Monday, March 2, 2009

Called Many Names But Often the Wrong One


A common animal of woodlands and dense vegetation is one that carries itself well off the ground above other lowly creatures and appears to be all legs. Daddy longlegs, or the harvestman, is an animal that most of us recognize at a glance but mistake for spiders. They belong to the same class as spiders, mites, ticks and scorpions but are in a class by themselves. The Daddy longlegs is an animal not a spider.
Daddy longlegs have eight legs like spiders but otherwise they are quite different. The body is an egg-shaped glob perched between and slightly below the first joint of the legs. The legs look too long to be controlled by the small body and appear to impair the animal’s vision. The two eyes are placed back to back on turrets in the middle of the daddy longlegs’ back. Two small arms (pedipalps) at the front of the body are used to steer any food into range between the jaws.

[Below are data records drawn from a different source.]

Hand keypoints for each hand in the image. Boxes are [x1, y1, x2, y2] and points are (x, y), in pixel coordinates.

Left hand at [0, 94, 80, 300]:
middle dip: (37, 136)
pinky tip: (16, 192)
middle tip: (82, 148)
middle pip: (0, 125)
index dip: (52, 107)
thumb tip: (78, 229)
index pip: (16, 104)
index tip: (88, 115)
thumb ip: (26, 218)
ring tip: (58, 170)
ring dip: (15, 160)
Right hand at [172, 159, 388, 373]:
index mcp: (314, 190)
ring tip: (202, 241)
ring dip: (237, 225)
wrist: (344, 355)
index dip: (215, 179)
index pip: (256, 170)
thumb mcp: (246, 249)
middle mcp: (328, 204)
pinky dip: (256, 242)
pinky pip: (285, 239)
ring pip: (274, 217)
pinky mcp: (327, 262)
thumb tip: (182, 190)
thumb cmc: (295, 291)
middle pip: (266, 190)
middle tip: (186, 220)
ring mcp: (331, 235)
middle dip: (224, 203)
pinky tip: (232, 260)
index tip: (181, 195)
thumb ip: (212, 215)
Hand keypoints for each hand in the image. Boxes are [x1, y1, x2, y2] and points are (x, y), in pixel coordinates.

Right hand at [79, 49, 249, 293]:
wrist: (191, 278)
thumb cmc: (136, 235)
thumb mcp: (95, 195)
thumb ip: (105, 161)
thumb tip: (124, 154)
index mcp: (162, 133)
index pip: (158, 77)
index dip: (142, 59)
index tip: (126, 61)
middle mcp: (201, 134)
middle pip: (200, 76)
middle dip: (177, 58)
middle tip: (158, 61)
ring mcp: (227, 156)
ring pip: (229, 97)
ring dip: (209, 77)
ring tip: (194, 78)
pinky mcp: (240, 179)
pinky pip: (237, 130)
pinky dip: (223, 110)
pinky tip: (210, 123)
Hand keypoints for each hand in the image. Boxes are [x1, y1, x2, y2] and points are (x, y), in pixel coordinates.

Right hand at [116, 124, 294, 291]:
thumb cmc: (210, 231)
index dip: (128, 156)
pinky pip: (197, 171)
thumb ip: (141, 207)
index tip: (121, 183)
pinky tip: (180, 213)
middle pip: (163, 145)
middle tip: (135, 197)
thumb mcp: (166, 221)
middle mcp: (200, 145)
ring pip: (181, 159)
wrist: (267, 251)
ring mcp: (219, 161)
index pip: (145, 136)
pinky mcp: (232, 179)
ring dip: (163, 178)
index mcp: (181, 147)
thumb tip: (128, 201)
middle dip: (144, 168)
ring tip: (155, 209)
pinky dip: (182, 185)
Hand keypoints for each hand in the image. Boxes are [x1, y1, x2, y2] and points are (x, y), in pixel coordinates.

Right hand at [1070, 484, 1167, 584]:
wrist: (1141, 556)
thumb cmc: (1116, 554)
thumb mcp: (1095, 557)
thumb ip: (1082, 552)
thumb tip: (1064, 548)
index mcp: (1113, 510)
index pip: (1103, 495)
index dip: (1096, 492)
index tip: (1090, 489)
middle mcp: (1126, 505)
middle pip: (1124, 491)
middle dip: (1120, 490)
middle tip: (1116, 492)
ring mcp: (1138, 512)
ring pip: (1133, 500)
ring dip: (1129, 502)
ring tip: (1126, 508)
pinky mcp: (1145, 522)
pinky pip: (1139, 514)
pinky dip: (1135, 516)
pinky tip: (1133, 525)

The most important of the daddy longlegs’ legs are the extra-long second pair. They touch the ground ahead of the others and are equipped with special sense organs that allow the daddy longlegs to get an advanced taste and feel of the ground ahead.Daddy longlegs must drink often and are therefore found in moist areas. The two front pairs of legs are rested on the surface of the water and the jaws are lowered until the animal can drink.

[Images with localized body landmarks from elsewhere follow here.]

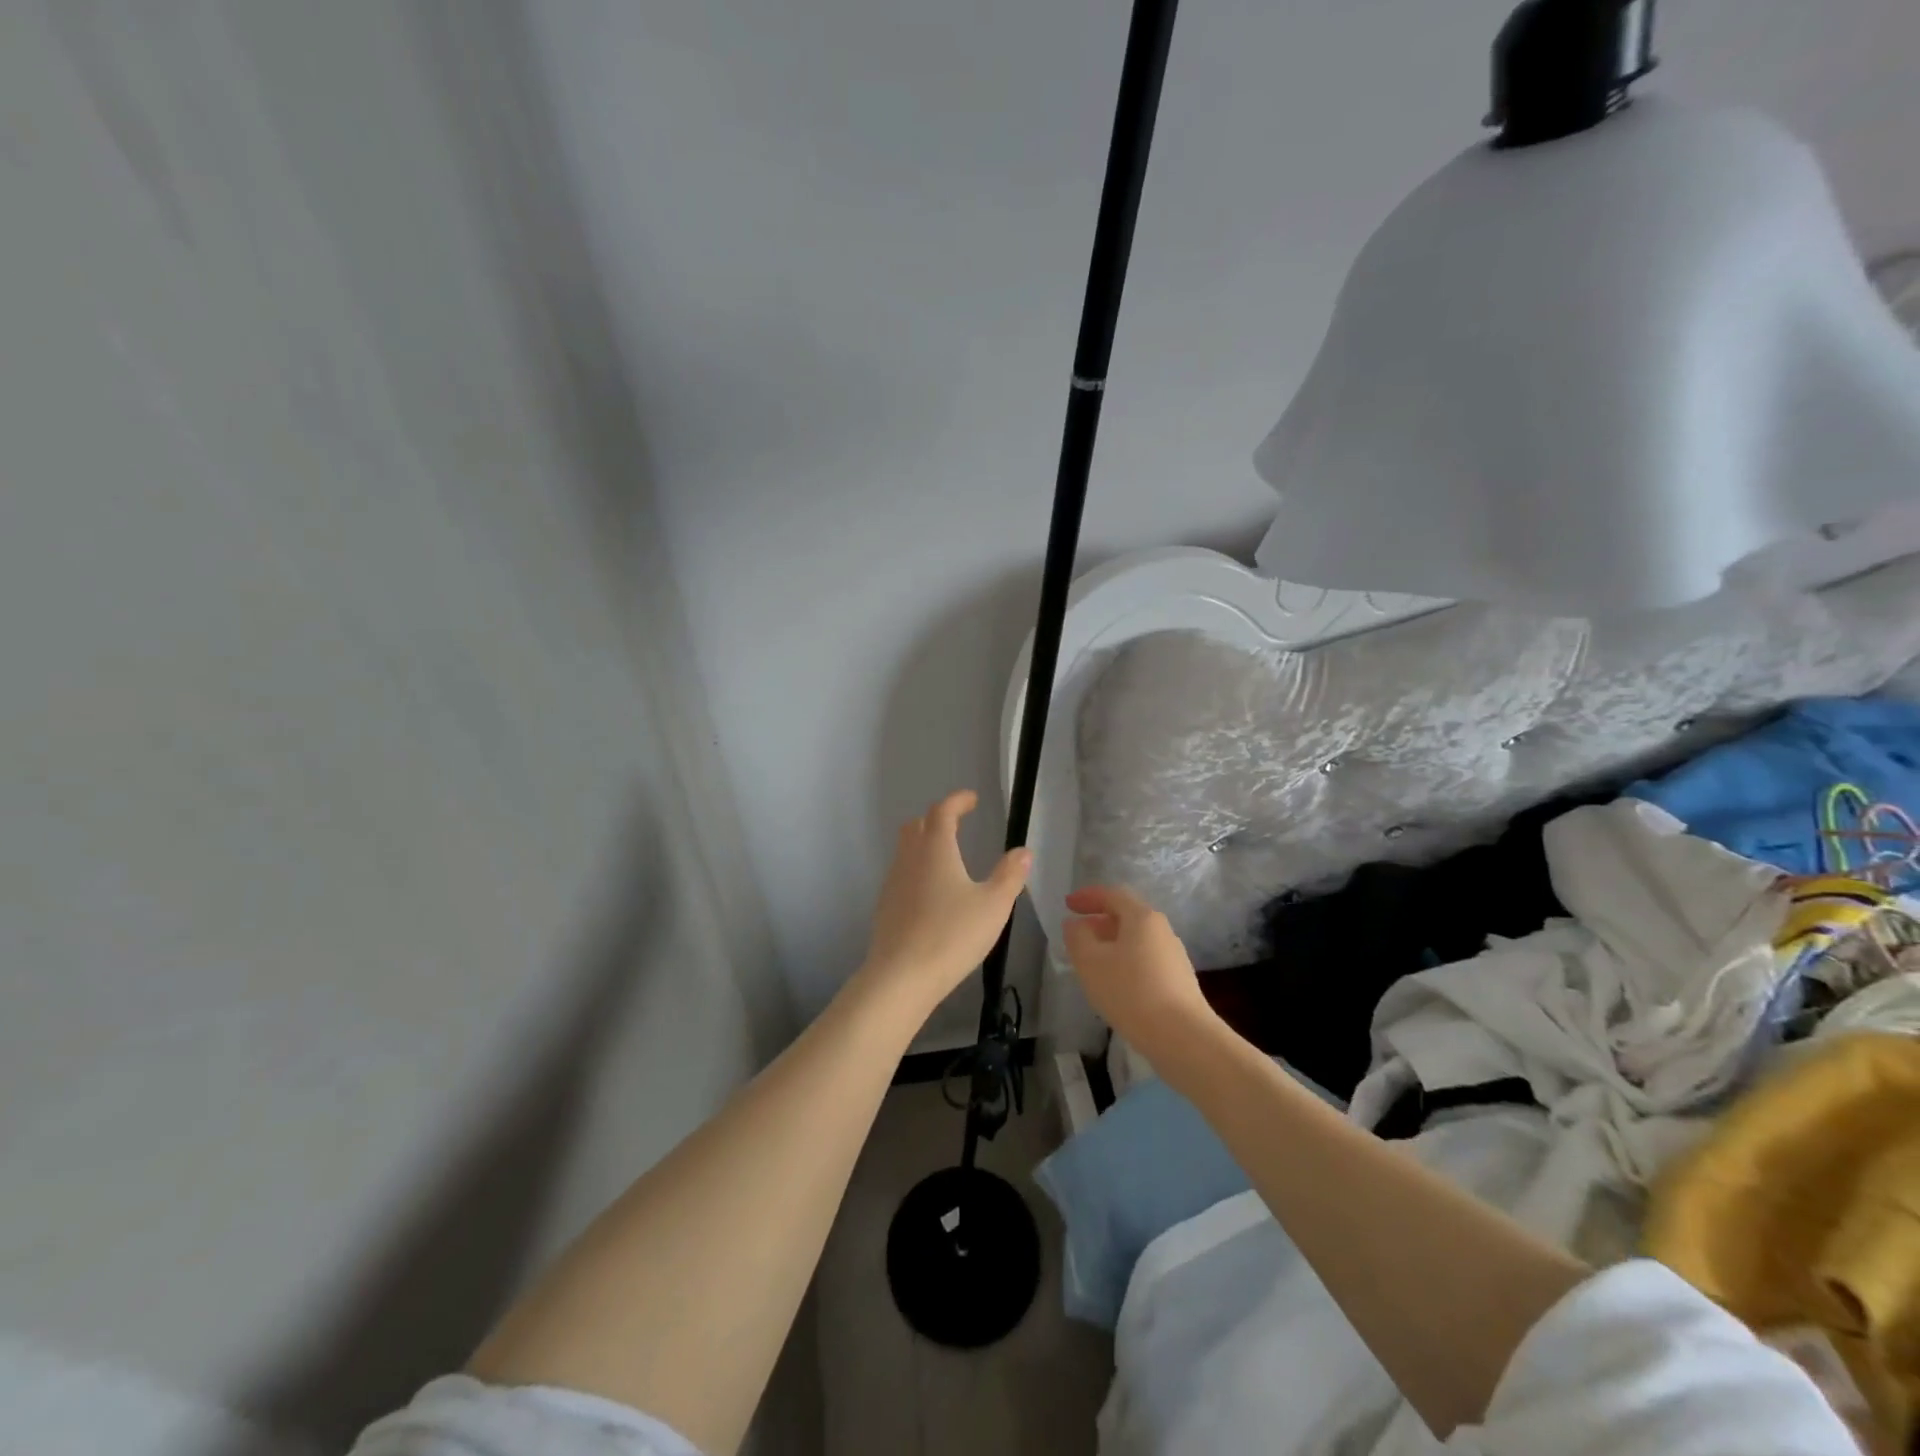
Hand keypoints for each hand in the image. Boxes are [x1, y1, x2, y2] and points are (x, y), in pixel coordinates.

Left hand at [861, 791, 1030, 1018]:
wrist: (901, 977)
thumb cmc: (952, 935)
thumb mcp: (993, 905)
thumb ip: (1010, 875)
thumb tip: (1023, 851)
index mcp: (935, 849)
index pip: (942, 811)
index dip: (957, 801)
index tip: (972, 799)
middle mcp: (909, 859)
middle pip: (917, 826)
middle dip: (937, 819)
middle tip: (958, 825)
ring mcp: (893, 883)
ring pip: (906, 851)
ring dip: (925, 845)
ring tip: (948, 859)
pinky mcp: (885, 908)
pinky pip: (902, 876)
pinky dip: (918, 871)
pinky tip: (933, 894)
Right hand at [1063, 885, 1218, 1063]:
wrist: (1183, 1038)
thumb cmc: (1131, 992)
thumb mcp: (1091, 963)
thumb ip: (1077, 937)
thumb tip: (1075, 924)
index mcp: (1142, 917)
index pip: (1113, 894)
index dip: (1088, 896)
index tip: (1067, 904)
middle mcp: (1162, 930)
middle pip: (1127, 915)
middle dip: (1099, 921)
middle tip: (1077, 934)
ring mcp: (1174, 956)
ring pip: (1136, 939)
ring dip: (1112, 943)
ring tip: (1092, 962)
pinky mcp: (1178, 980)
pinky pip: (1145, 959)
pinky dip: (1125, 961)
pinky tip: (1115, 984)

These tiny animals are not capable of killing or poisoning their prey and thus resort to eating dead animals or the eggs of insects and spiders. They will accept bread or animal fat and therefore do quite well in a home terrarium.
It seems impossible but it must be done: daddy longlegs have a hard outer shell that must be shed during the molt and at regular intervals as the animal grows. To accomplish this, the skeleton splits at the front end and the body partly emerges through the gap. The jaws then bundle the bases of the legs together and force them toward the jaws, which draw each one of the legs out through the slit in the old skeleton. The new skeleton is soft at first but then it hardens and expands to allow for more growth.
Daddy longlegs do not need all eight legs to get by, in fact in some cases they are able to get along on only two. Unfortunately they are unable to grow replacement legs, as some other insects and animals do.
The daddy longlegs paints a rather humorous picture as it walks along: all eight legs moving at a different time, joints moving up and down like the needles in a knitting machine, the small body with two eyes on turrets gazing around and all the while two glands on their sides putting out small puffs of a sulpher-like gas to protect them from their enemies.